Carolina Elduque, Begoña Navarro, Manuel Morales, Ángela Claver, Elena Botey, Anna Cisteró-Bahima.

AlergiaDexeus. Hospital Universitari Quiron Dexeus. UAB. BarcelonaBACKGROUND:
Allergic reactions to inhaled corticosteroids have been reported occasionally. Type-IV hypersensitivity reactions such as eczematous dermatitis are rare, and they require a high rate of suspicion. An appropriate diagnosis can help to find out a save alternative.

A 64-year old man with personal history of intermittent allergic rhinitis and bronchial hyperreactivity due to house dust mites and multiple pollens consulted to our Department reporting an eczematous reaction two days after starting treatment with inhaled budesonide. Symptoms improved when he stopped this medication. He had used the same medication in a previous episode of BHR with no side effects.

Skin prick test was performed with a battery of corticosteroids (betamethasone 3 mg/ml, metilprednisolone 20 mg/ml, budesonide 0.25 mg/ml, prednisone 30 mg) and showed negative results. After that, intradermorreactions with the same medications (betamethasone 1/100, metilprednisolone 1/100, budesonide 1/10) were also performed, with negative immediate lecture, but delayed positive lecture in budesonide.
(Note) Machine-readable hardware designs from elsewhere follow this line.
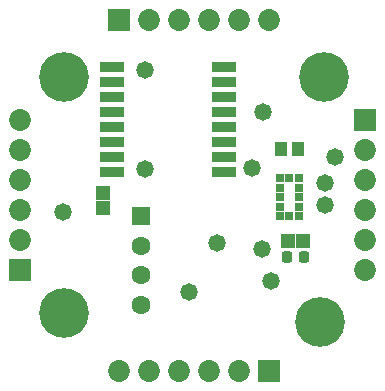
<source format=gts>
G04*
G04 #@! TF.GenerationSoftware,Altium Limited,Altium Designer,25.8.1 (18)*
G04*
G04 Layer_Color=8388736*
%FSLAX25Y25*%
%MOIN*%
G70*
G04*
G04 #@! TF.SameCoordinates,A6EE73D6-A97E-425F-8DD4-44423C1B3C0A*
G04*
G04*
G04 #@! TF.FilePolarity,Negative*
G04*
G01*
G75*
%ADD19R,0.08477X0.03359*%
%ADD20R,0.02769X0.02769*%
%ADD21R,0.04540X0.04540*%
G04:AMPARAMS|DCode=22|XSize=37.92mil|YSize=34mil|CornerRadius=7.25mil|HoleSize=0mil|Usage=FLASHONLY|Rotation=90.000|XOffset=0mil|YOffset=0mil|HoleType=Round|Shape=RoundedRectangle|*
%AMROUNDEDRECTD22*
21,1,0.03792,0.01950,0,0,90.0*
21,1,0.02342,0.03400,0,0,90.0*
1,1,0.01450,0.00975,0.01171*
1,1,0.01450,0.00975,-0.01171*
1,1,0.01450,-0.00975,-0.01171*
1,1,0.01450,-0.00975,0.01171*
%
%ADD22ROUNDEDRECTD22*%
%ADD23R,0.04540X0.04540*%
%ADD24R,0.03950X0.04737*%
%ADD25C,0.07296*%
%ADD26C,0.06312*%
%ADD27R,0.07296X0.07296*%
%ADD28R,0.07296X0.07296*%
%ADD29R,0.06312X0.06312*%
%ADD30C,0.05800*%
%ADD31C,0.16548*%
D19*
X366535Y332677D02*
D03*
X403740Y347677D02*
D03*
X366535Y327677D02*
D03*
Y322677D02*
D03*
Y357677D02*
D03*
X403740Y332677D02*
D03*
Y322677D02*
D03*
Y327677D02*
D03*
Y357677D02*
D03*
Y337677D02*
D03*
Y342677D02*
D03*
Y352677D02*
D03*
X366535D02*
D03*
Y347677D02*
D03*
Y342677D02*
D03*
Y337677D02*
D03*
D20*
X428740Y314173D02*
D03*
Y307874D02*
D03*
X422441D02*
D03*
Y320472D02*
D03*
X428740Y311024D02*
D03*
X425591Y320472D02*
D03*
Y307874D02*
D03*
X422441Y311024D02*
D03*
Y317323D02*
D03*
Y314173D02*
D03*
X428740Y320472D02*
D03*
Y317323D02*
D03*
D21*
X425098Y299606D02*
D03*
X430020D02*
D03*
D22*
X424803Y294094D02*
D03*
X430315D02*
D03*
D23*
X363386Y315551D02*
D03*
Y310630D02*
D03*
D24*
X422638Y330315D02*
D03*
X428543D02*
D03*
D25*
X398661Y373228D02*
D03*
X450787Y309842D02*
D03*
X335827Y320000D02*
D03*
X388661Y256299D02*
D03*
X408661Y373228D02*
D03*
X450787Y319843D02*
D03*
X388661Y373228D02*
D03*
X335827Y310000D02*
D03*
X398661Y256299D02*
D03*
X335827Y330000D02*
D03*
X450787Y299843D02*
D03*
X408661Y256299D02*
D03*
X378661Y373228D02*
D03*
X335827Y300000D02*
D03*
X450787Y329842D02*
D03*
X378661Y256299D02*
D03*
X368661D02*
D03*
X335827Y340000D02*
D03*
X450787Y289843D02*
D03*
X418661Y373228D02*
D03*
D26*
X375984Y288189D02*
D03*
Y278346D02*
D03*
Y298031D02*
D03*
D27*
X450787Y339843D02*
D03*
X335827Y290000D02*
D03*
D28*
X368661Y373228D02*
D03*
X418661Y256299D02*
D03*
D29*
X375984Y307874D02*
D03*
D30*
X377559Y323622D02*
D03*
X416511Y296710D02*
D03*
X350000Y309055D02*
D03*
X377559Y356693D02*
D03*
X419291Y286221D02*
D03*
X437402Y311417D02*
D03*
X440945Y327559D02*
D03*
X437402Y318898D02*
D03*
X416929Y342520D02*
D03*
X401575Y298819D02*
D03*
X412992Y324016D02*
D03*
X392126Y282677D02*
D03*
D31*
X437008Y354331D02*
D03*
X350394D02*
D03*
Y275590D02*
D03*
X435827Y272441D02*
D03*
M02*

</source>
Patch test with commercial battery of corticosteroids showed positive results in 96h-lecture exclusively to budesonide. Controlled challenge to inhaled fluticasone and oral prednisone was made, showing both good tolerance and no delayed hypersensitivity.

We present an unusual case of type IV hypersensitivity (delayed cutaneous reaction) to inhaled budesonide, with good tolerance to inhaled fluticasone and oral prednisone.

When allergy to one corticosteroid is confirmed, assessment of alternatives is important, specially in patients with asthma or bronchial hyperreactivity.